Claire Keyes
Carmina Suburba
A fiery collage of Medieval song, twisted hymns and Latin chants, the dissonant and divine: Carmina Burana. At rehearsals we line up, one behind the other, hands on shoulders, necks, kneading, kneading, a slap down the spine, then back up to stir the sounds within. Single, alone, I joined the chorus at a hiatus in my life. Now here are one hundred of us, male balancing female, suburban choristers hailing the Goddess Fortuna, our eyes fixed on our conductor, his eyes swerving towards his favorite tenor. The men’s drinking song calls up college days, carousing in taverns, sawdust floors, stale smoke, beer-soaked boys. As if those raucous times rolled on, the basses and tenors beckon all to come and drink, sopranos and altos responding to the lusty choristers until the music’s exuberance stamps itself on my heart, the dancers leaping onto stage to perform with us in a swirl of reds and blacks, acrobatic and daring in their coupling.

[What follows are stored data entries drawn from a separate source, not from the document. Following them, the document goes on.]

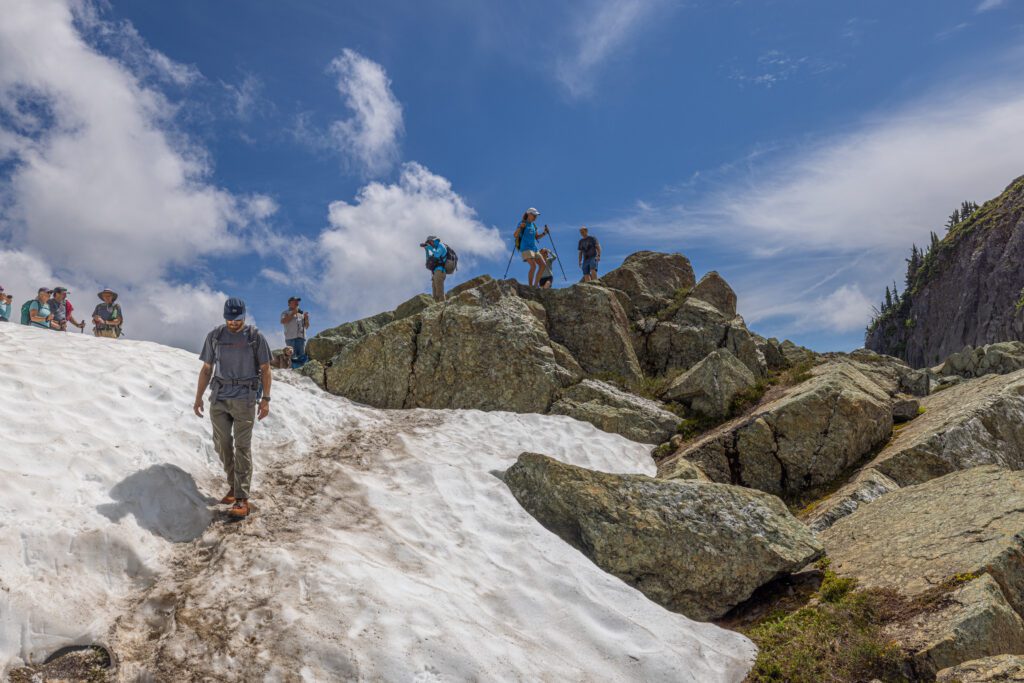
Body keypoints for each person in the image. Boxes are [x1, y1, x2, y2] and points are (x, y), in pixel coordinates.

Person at [193, 297, 272, 520]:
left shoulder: (255, 338)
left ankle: (241, 497)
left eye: (237, 320)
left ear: (244, 316)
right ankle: (234, 485)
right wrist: (198, 397)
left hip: (245, 398)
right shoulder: (215, 336)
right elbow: (207, 369)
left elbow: (266, 369)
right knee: (222, 444)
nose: (233, 323)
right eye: (229, 319)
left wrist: (265, 399)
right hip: (219, 397)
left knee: (242, 447)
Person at [514, 208, 549, 287]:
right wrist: (520, 227)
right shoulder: (522, 223)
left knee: (543, 265)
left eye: (536, 215)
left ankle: (535, 286)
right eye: (534, 215)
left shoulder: (533, 225)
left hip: (534, 248)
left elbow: (536, 237)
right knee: (533, 266)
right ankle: (530, 287)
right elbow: (515, 235)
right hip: (525, 248)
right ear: (529, 214)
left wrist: (545, 233)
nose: (535, 217)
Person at [280, 296, 310, 369]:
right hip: (290, 338)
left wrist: (306, 319)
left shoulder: (301, 314)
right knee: (291, 357)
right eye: (294, 301)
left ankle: (301, 374)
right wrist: (293, 313)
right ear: (289, 303)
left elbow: (307, 326)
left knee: (302, 357)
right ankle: (291, 373)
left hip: (301, 339)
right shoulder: (285, 312)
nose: (297, 302)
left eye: (298, 301)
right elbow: (283, 321)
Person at [421, 235, 449, 302]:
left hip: (440, 271)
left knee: (439, 292)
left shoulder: (441, 246)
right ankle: (437, 309)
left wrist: (430, 248)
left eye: (430, 242)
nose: (430, 244)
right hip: (435, 273)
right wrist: (426, 250)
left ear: (433, 240)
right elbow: (428, 260)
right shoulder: (435, 249)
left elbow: (437, 254)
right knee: (435, 295)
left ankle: (443, 307)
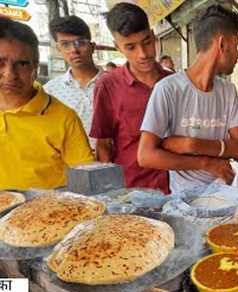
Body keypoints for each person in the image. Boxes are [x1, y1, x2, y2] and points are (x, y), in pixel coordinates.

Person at [138, 5, 238, 193]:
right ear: (221, 44)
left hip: (225, 195)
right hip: (185, 202)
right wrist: (205, 162)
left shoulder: (228, 90)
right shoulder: (168, 89)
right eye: (236, 45)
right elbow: (146, 156)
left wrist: (192, 144)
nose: (237, 55)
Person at [0, 17, 94, 189]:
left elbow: (86, 182)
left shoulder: (64, 118)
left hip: (50, 212)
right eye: (0, 63)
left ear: (35, 66)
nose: (10, 74)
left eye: (21, 64)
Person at [90, 3, 171, 193]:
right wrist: (110, 193)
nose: (143, 54)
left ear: (153, 35)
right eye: (130, 47)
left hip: (175, 188)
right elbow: (103, 145)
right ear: (117, 47)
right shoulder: (108, 85)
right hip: (132, 191)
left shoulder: (172, 81)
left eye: (147, 42)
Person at [44, 15, 102, 145]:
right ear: (59, 50)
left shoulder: (114, 83)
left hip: (113, 161)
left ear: (92, 46)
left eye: (80, 42)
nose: (74, 50)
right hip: (70, 163)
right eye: (65, 44)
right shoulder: (50, 91)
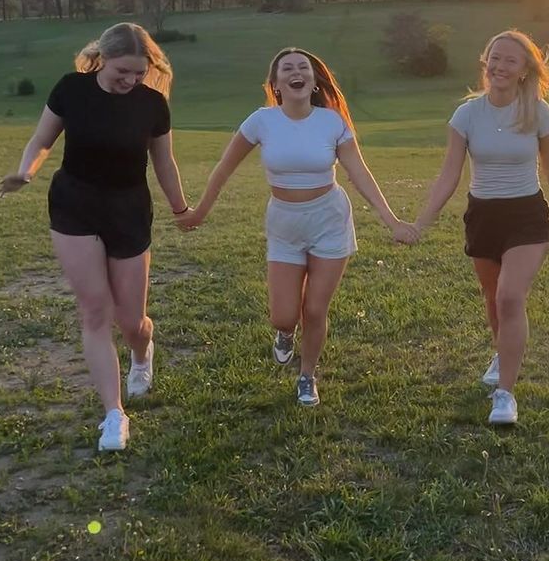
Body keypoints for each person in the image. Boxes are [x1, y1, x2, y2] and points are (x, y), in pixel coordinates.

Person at [177, 47, 415, 407]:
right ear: (275, 84)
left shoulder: (332, 122)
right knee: (283, 315)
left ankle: (307, 376)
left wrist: (392, 220)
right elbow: (224, 167)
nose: (296, 72)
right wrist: (199, 212)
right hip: (285, 224)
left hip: (329, 220)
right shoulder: (261, 121)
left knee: (315, 310)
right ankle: (286, 334)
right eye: (287, 68)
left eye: (303, 67)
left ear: (314, 80)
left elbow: (359, 173)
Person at [0, 22, 189, 453]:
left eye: (139, 73)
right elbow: (42, 139)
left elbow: (164, 163)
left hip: (129, 211)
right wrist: (26, 172)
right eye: (123, 71)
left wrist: (181, 209)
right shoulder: (72, 89)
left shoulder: (152, 104)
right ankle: (114, 415)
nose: (131, 80)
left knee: (131, 321)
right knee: (95, 311)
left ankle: (142, 351)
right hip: (75, 204)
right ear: (102, 59)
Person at [413, 30, 549, 426]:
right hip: (483, 215)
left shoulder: (538, 112)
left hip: (526, 215)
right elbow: (449, 174)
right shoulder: (466, 116)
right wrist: (422, 222)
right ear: (485, 63)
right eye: (495, 58)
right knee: (492, 299)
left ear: (524, 70)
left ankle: (505, 395)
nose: (500, 66)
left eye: (510, 60)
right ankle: (502, 352)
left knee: (509, 297)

Claire Keyes is the author of The Question of Rapture, a collection of poems. Professor Emerita at Salem State College, where she taught English for thirty years, she has also written The Aesthetics of Power: The Poetry of Adrienne Rich, newly published in paperback in 2009 by the University of Georgia Press. Her poems and reviews have appeared in Calyx, The Valparaiso Review, and The Women’s Review of Books, among others. She is a resident of Marblehead, Massachusetts.